Koru Medya Kurucu Başkanı Mehmet Kaya, sinemalarda olduğu gibi belgesel sektöründe de 'biyografik' içeriklerin son dönemde büyük ilgi gördüğünü söyledi: "Politikacılar, şarkıcılar, sporcular; toplumun hafızasında önemli yer edinmiş insanların hayatlarına dair detaylar hep merak edilir. Biyografik yapımlar bu nedenle hep dikkat çeker, izlenir. Son dönemde ise biyografiler çok daha revaçta. Sinemada Müslüm Gürses, Dilberay, Naim Süleymanoğlu ve Bergen'in hayatlarını konu alan filmlerin gişe rekorları kırdığını gördük. Aynı ilginin belgesel sektöründe de söz konusu olduğunu söylemek mümkün."

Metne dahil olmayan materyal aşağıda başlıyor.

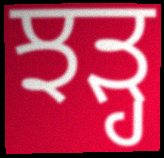
ਝੜ੍ਹ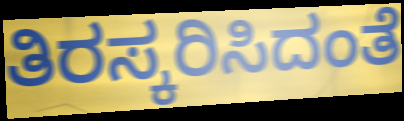
ತಿರಸ್ಕರಿಸಿದಂತೆ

Biyografik sinema filmleri ve belgesellerin gördüğü ilgi üzerine birçok yapımcının da bu alana yöneldiğini dile getiren Mehmet Kaya, "Aslında biyografi furyası 90'lı yıllarda da vardı. Ancak son yıllarda internetin de etkisiyle biyografiler yükselişe geçti. Belgesellerin sayısındaki artış, izleyici cephesinde de karşılık buluyor" yorumunu yaptı.
Mehmet Kaya, "kaliteli" bir içerik isteyen izleyicilerin biyografileri belgeselden seyretmeyi tercih ettiklerini de belirtti: "Ana akım sinemada beyazperdeye yansıtılan filmlerde amaç gerçeklik değil. Sinemada gerçekliğe sadık kalmak gibi bir kaygı yok. Seyirciyi etkileyecek bir öykü anlatmak yeterli. O nedenle biyografik filmlere kurgu hikâyeler de dahil ediliyor. Bu açıdan belgeseller, merak edilen isimlerin hayatlarına dair çok daha kaliteli içerikler sunuyor. Çünkü gerçeğe odaklanıyor."

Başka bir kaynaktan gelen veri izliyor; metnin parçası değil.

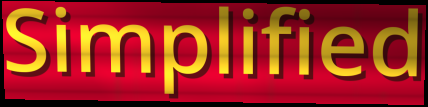
Simplified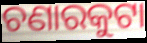
ଚଣାରକୁଟାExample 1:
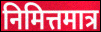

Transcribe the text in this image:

निमित्तमात्र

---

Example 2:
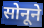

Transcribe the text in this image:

सोनूने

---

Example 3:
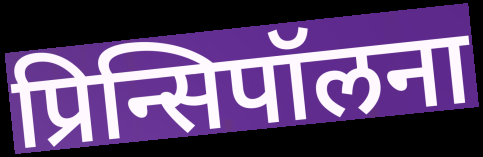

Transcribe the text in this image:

प्रिन्सिपॉलना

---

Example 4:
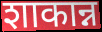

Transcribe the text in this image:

शाकान्न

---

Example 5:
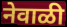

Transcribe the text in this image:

नेवाळी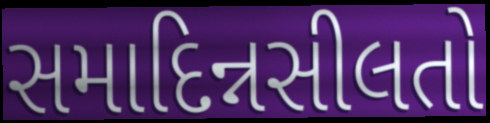
સમાદિન્નસીલતોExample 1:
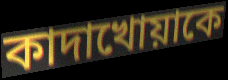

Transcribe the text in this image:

কাদাখোয়াকে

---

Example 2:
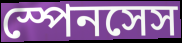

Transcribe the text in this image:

স্পেনসেস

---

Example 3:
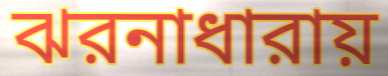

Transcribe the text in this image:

ঝরনাধারায়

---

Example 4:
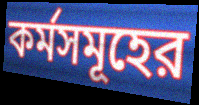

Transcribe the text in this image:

কর্মসমূহের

Biyografik belgesellerin sayısının artmasında dijital platformların da önemli ölçüde etkisi olduğunu ifade eden Mehmet Kaya, sözlerini şöyle sürdürdü: "Dijital platformlar, televizyon ve sinemaya göre içeriğe çok daha kolay ulaşma şansı sunuyor. Ve bu platformlarda çok fazla biyografik içerik yer alıyor. Sayıları da her geçen gün artıyor. Merak edilen o insanların nasıl hayatlar yaşadıkları, nasıl yükseldikleri, hataları, yanlışı tüm çıplaklığıyla gözler önüne seriliyor. Halen yaşayan isimler, yapımların içeriğine de dahil oluyor; ortaya çok güçlü ve çarpıcı, ufuk açan belgeseller çıkıyor."